High Yield may be out of favor MLPs with high debt but do not look like they are at immediate risk of cutting their distribution.
High Yield are those MLPs that may be restructuring after a distribution cut and are recovering from a deeply oversold with distributable cash flow to support future distributions. High Yield MLPs may simply be in a subsector which is out of favor and does not have any tangible growth prospects.
We typically have 8 MLP holdings in a profile. To augment our security selection process, we developed quantitative models to identify the most attractive MLPs from those which would qualify as High Yield.
Below is a back-tested return profile based on our proprietary quantitative rules and inputs since March 2016 when oil and the sector and bottomed. We use quantitative methods to identify factors that explain performance but are careful not to use those characteristics which historically fit, but are not forward looking. The High Yield model below reflects a 38.88% annualized return which outpaces the XLE energy index which annualized 14.52%. This model has an alpha of 22.27%, a sharp ratio of 1.32 and lower maximum drawdown than the XLE benchmark.
Representative High Yield Holdings
American Midstream Partners, LP (AMID) provides midstream infrastructure that links the producers of natural gas, crude oil, natural gas liquids (NGLs), condensate, and specialty chemicals to various intermediate and end-use markets in the United States. The company recently merged with JP Energy and is actively restructuring. AMID does not have a traditional parent, but is funded and supported by ArcLight Capital Partners, LLC a private equity firm that has invested in over $19 billion in energy assets. AMID owns approximately 4,000 miles of interstate and intrastate pipelines, as well as ownership in gas processing plants, fractionation facilities, and an offshore semisubmersible floating production system with nameplate processing capacity of 80 thousand barrels per day of crude oil and 400 million cubic feet per day of natural gas. AMID has terminal sites with approximately 6.7 million barrels of storage capacity. American Midstream Partners, LP has a market capitalization of $642 million, a 12.4% yield and was founded in 2009 and is headquartered in Houston, Texas.
Crestwood Equity Partners LP (CEQP) provides infrastructure solutions to liquids-rich natural gas and crude oil shale plays in the United States. The company owns and operates natural gas facilities with approximately 2.5 billion cubic feet of natural gas/day (Bcf/d) of gathering capacity and 516 million cubic feet of natural gas/day of processing capacity; NGL facilities with approximately 20,000 Bbls/d of fractionation capacity and 2.8 million barrels of storage capacity, as well as a portfolio of transportation assets with a capacity of transporting approximately 294,000 Bbls/d of NGLs; and crude oil facilities with approximately 125,000 Bbls/d of gathering capacity, 1.5 million barrels of storage capacity, 48,000 Bbls/d of transportation capacity, and 160,000 Bbls/d of rail loading capacity, as well as 79.3 Bcf of certificated working storage capacity and 1.4 Bcf/d of pipeline transportation capacity.
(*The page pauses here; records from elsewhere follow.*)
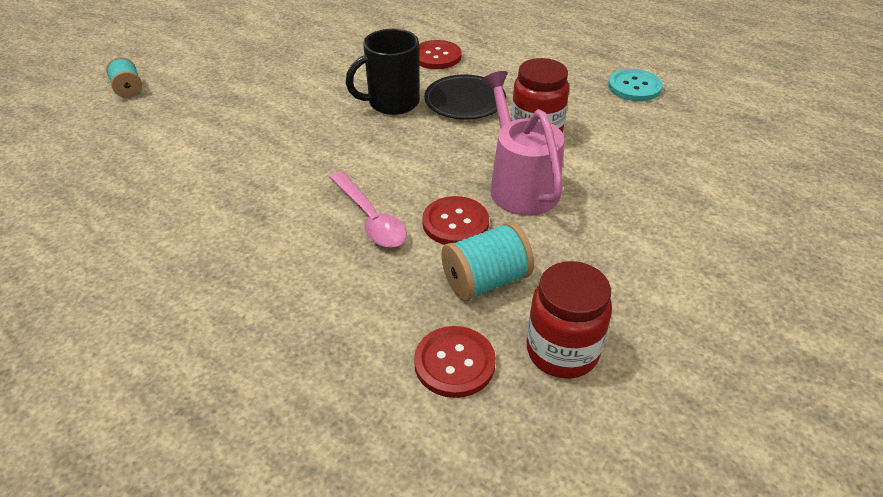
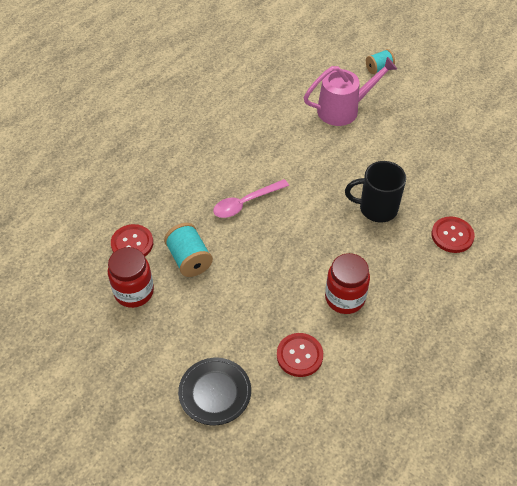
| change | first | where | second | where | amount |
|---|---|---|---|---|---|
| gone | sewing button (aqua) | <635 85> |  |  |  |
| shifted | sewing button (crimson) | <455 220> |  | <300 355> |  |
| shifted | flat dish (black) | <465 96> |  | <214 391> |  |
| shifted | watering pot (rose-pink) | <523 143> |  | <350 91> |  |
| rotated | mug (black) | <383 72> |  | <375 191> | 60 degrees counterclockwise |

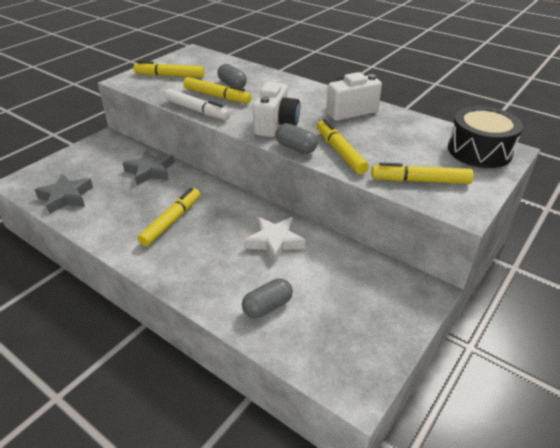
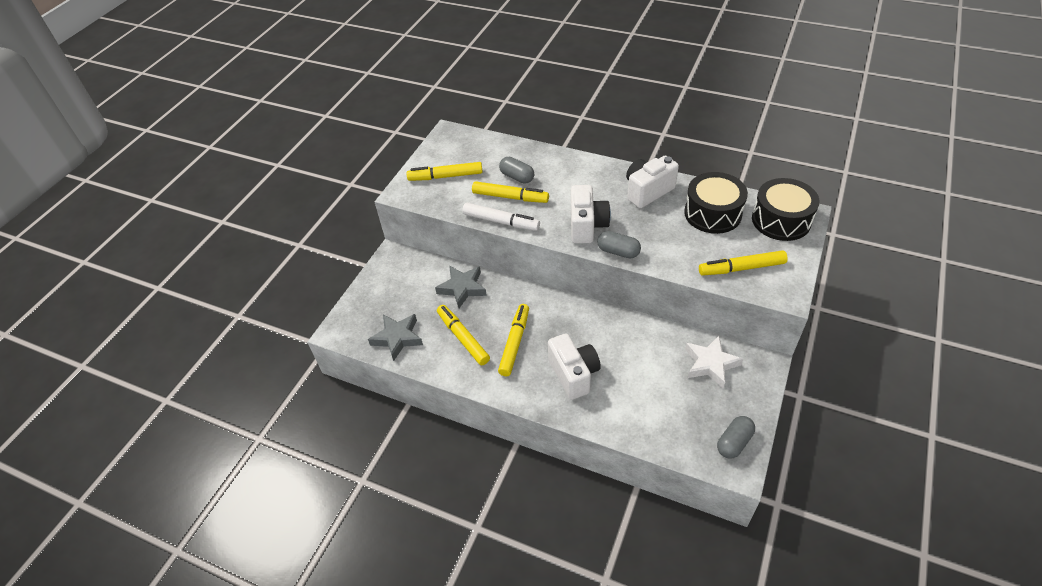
| change | first | where | second | where | amount |
|---|---|---|---|---|---|
| new |  |  | camera (pure white) | <574 366> |  |
| new |  |  | snare drum (black) | <716 203> |  |
| shifted | pill shape (gray) | <267 298> |  | <736 437> |  |
| shifted | five-pointed star (pure white) | <274 240> |  | <714 362> |  |
| shifted | marker pen (golden) | <343 146> |  | <463 335> |  |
In June 2016 Crestwood Equity formed a joint venture with Consolidated Edison, Inc. (NYSE: ED), named Stagecoach Gas Services LLC, to own and develop natural gas pipeline and storage assets in the Northeast. As part of the transaction, Crestwood Equity received approximately $975 million for 50% of its existing Northeast pipeline and storage assets contributed to the joint venture. This transaction deleveraged CEQP’s balance sheet as part of a successful restructuring. The company was formerly known as Inergy L.P. and changed its name to Crestwood Equity Partners LP in October 2013. The company was founded in 2001 and is headquartered in Houston, Texas. Its Market capitalization is $1.716 billion and yields 10.21%. Crestwood Equity Partners LP is a subsidiary of Crestwood Holdings LLC.
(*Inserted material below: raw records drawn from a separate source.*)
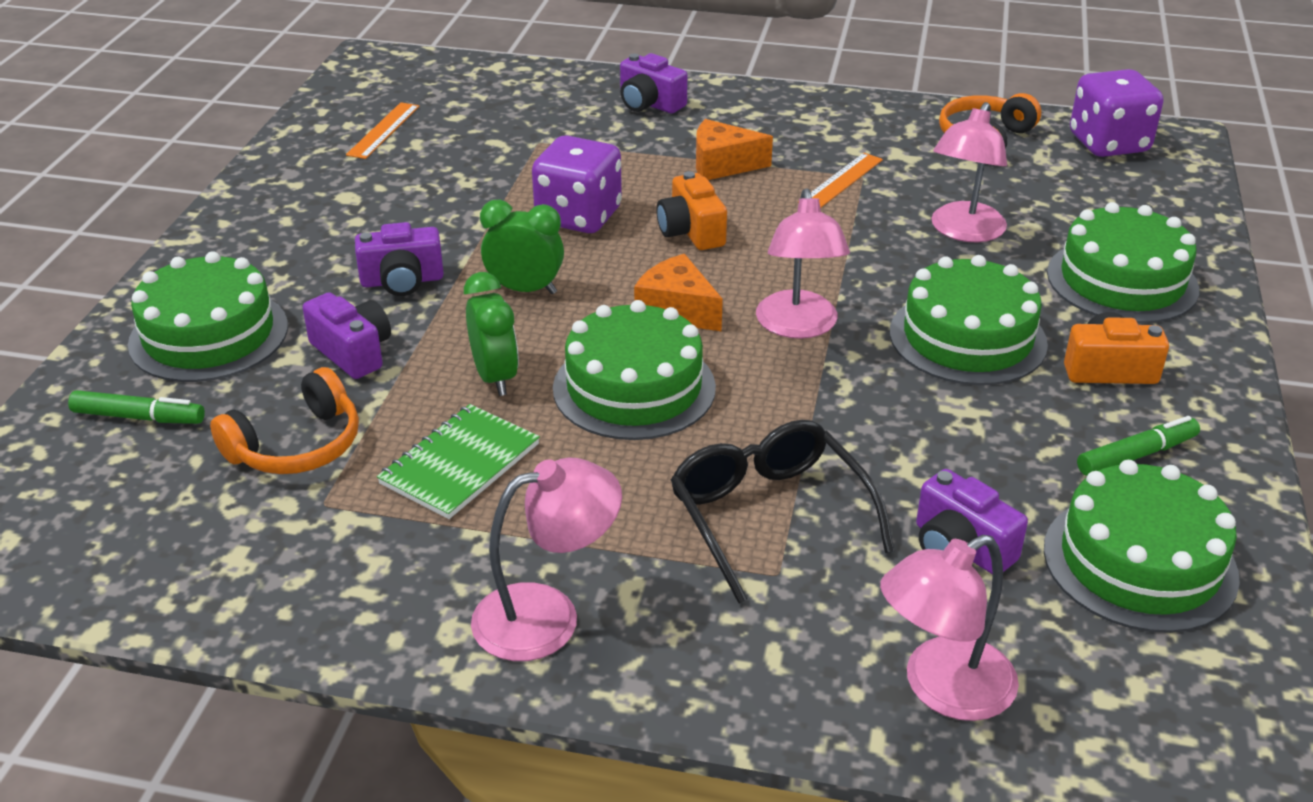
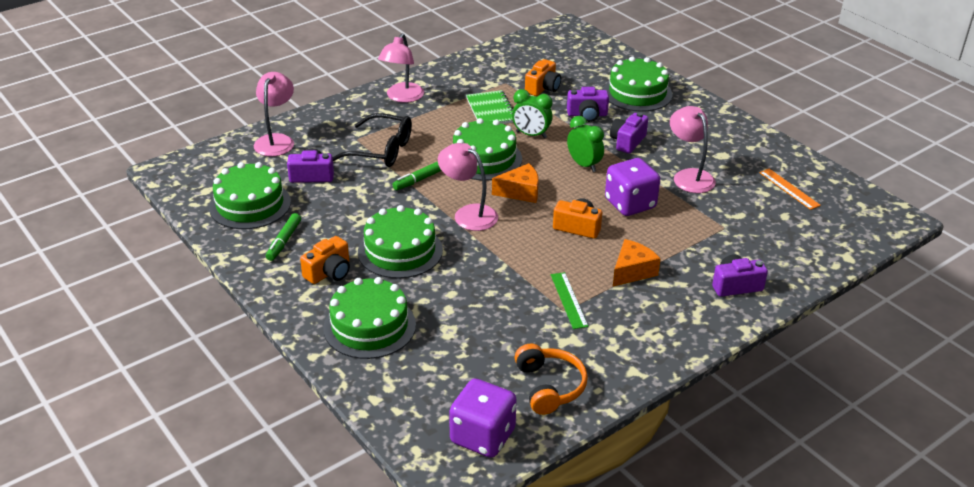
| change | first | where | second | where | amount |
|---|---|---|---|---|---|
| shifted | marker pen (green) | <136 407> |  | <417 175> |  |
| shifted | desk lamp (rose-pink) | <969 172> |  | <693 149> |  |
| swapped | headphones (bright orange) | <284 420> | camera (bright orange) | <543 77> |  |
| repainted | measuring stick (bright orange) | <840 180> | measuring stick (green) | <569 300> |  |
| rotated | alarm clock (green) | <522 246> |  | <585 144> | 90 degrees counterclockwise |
DCP Midstream, LP, (DCM) is a master limited partnership and one of the largest NGL producers and gas processors in the United States. The company has a $5.16 billion market capitalization and 9.41% yield. DCM owns, operates, acquires and develops a portfolio of midstream energy assets in the United States. The company owns and operates approximately 60 plants and 63,000 miles of natural gas and natural gas liquids pipelines with operations in 17 states. It serves retail and wholesale propane customers, refining and petrochemical companies, and NGL marketers operating in the liquid hydrocarbons industry. DCP Midstream GP, LP serves as the general partner of the company. The company was formerly known as DCP Midstream Partners, LP and changed its name to DCP Midstream, LP in January 2017. DCP Midstream, LP was founded in 2005 and is headquartered in Denver, Colorado.